● PROVIDED PASSAGE:

____________

Next, we analyze the behavior of the adjustment schemes if only partial trees are provided. See Tables 6 and 7.
The relative TC (and TCA) that result from these calculations are 0.668 (0.651) for the probabilistic distribution, 0.499 (0.532) for the observed distribution, and 0.394 (0.407) for the lossless distribution scheme. The relative TC and TCA without correction (obtained from the values shown in Tables 4 and 5), for trees with full taxon sets, are 0.406 and 0.409. The higher TC and TCA values obtained for the former two adjustment methods suggest that these approaches are not providing the conflicting bipartitions with a sufficiently adjusted support to compare to the reference bipartition. The reference bipartitions always contain 23 taxa for this data set. Now however, no conflicting bipartition can have that many taxa, as comprehensive trees are not included in the above analysis of only partial trees.

____________

● SUPPLIED MATERIAL:
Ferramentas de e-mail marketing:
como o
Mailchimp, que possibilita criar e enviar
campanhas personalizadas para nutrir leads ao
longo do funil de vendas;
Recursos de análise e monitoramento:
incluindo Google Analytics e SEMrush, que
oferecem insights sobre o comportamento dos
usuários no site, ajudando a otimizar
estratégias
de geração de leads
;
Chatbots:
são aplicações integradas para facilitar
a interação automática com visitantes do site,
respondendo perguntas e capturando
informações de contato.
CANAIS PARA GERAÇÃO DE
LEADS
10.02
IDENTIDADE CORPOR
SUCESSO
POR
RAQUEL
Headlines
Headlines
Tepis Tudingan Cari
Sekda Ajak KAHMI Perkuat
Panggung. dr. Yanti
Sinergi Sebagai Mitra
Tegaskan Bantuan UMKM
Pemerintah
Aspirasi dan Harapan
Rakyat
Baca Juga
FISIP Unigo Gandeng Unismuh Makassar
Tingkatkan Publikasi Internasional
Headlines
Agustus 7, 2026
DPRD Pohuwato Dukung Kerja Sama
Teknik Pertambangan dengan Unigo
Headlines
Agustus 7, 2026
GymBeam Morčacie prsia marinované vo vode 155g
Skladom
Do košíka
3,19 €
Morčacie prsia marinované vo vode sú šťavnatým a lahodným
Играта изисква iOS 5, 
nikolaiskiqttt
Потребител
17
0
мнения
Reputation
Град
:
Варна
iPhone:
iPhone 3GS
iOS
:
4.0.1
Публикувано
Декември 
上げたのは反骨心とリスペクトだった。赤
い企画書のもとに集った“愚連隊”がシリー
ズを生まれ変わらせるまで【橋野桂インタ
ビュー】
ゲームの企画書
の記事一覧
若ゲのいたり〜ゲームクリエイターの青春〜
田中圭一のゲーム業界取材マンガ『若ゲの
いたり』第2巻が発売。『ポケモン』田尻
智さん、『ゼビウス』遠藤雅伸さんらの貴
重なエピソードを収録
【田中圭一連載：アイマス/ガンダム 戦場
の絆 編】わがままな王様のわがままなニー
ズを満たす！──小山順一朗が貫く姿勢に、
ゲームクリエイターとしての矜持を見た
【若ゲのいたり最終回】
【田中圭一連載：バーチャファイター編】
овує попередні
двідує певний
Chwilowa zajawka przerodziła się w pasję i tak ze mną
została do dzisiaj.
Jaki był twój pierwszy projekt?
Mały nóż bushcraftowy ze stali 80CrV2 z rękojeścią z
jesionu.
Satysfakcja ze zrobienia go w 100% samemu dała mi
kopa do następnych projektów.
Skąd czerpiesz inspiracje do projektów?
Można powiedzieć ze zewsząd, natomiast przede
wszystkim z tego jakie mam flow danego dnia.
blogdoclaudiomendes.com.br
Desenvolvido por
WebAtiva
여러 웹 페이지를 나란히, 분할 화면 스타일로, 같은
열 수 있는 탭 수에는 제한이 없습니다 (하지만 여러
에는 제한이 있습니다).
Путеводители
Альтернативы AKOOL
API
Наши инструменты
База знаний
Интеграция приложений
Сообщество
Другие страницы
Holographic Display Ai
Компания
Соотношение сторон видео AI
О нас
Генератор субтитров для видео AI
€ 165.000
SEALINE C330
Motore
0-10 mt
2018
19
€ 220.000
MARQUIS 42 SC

____________

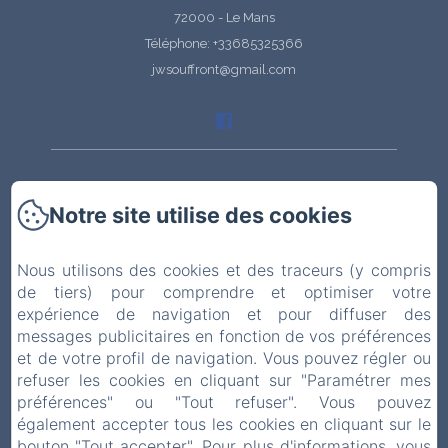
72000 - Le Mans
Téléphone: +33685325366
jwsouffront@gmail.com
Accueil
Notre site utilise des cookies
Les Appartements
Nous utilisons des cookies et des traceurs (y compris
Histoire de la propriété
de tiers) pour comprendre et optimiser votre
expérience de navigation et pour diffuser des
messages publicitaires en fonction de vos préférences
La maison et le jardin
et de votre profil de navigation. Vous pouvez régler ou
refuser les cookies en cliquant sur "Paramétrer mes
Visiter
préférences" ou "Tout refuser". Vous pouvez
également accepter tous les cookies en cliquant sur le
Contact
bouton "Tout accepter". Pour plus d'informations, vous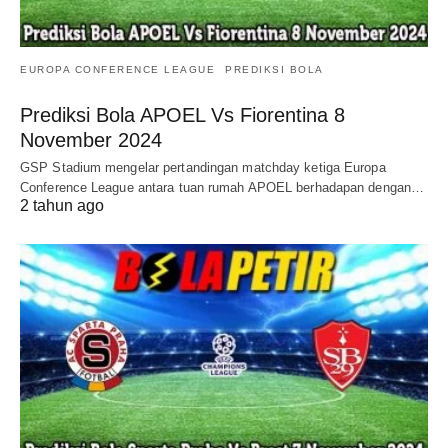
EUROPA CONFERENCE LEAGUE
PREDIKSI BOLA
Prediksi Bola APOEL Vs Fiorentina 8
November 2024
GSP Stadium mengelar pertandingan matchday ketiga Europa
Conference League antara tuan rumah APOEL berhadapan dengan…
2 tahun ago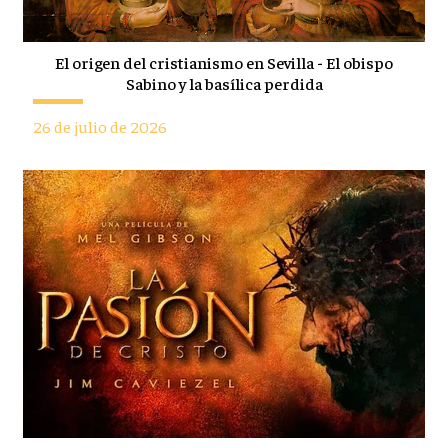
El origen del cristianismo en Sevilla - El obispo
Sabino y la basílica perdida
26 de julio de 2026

____________

● REQUIRED TASKS:
[1] Translate the following sentence from the passage on adjustment schemes for partial trees into Spanish: "The reference bipartitions always contain 23 taxa for this data set."
[2] Summarize the passage on adjustment schemes for partial trees in two sentences.
[3] For each statement, say whether it agrees with the passage on adjustment schemes for partial trees. Answer yes or no, and quote the words of the passage that decide it.
(a) The lossless distribution scheme yields a relative TC of 0.394.
(b) The number of taxa in the reference bipartitions varies within this data set.
(c) Comprehensive trees are included in the analysis of only partial trees.

● PROBLEM SOLUTIONS:
[1] Las biparticiones de referencia siempre contienen 23 taxones para este conjunto de datos.

[2] When only partial trees are provided, the relative TC (and TCA) values are 0.668 (0.651) for the probabilistic distribution, 0.499 (0.532) for the observed distribution, and 0.394 (0.407) for the lossless distribution scheme, while the uncorrected values for trees with full taxon sets are 0.406 and 0.409. The higher values of two of the methods suggest that they do not give conflicting bipartitions sufficiently adjusted support for comparison with the reference bipartition, which always contains 23 taxa in this data set, a number that no conflicting bipartition can reach when comprehensive trees are excluded.

[3]
(a) Yes: "0.394 (0.407) for the lossless distribution scheme"
(b) No: "The reference bipartitions always contain 23 taxa for this data set."
(c) No: "comprehensive trees are not included in the above analysis of only partial trees"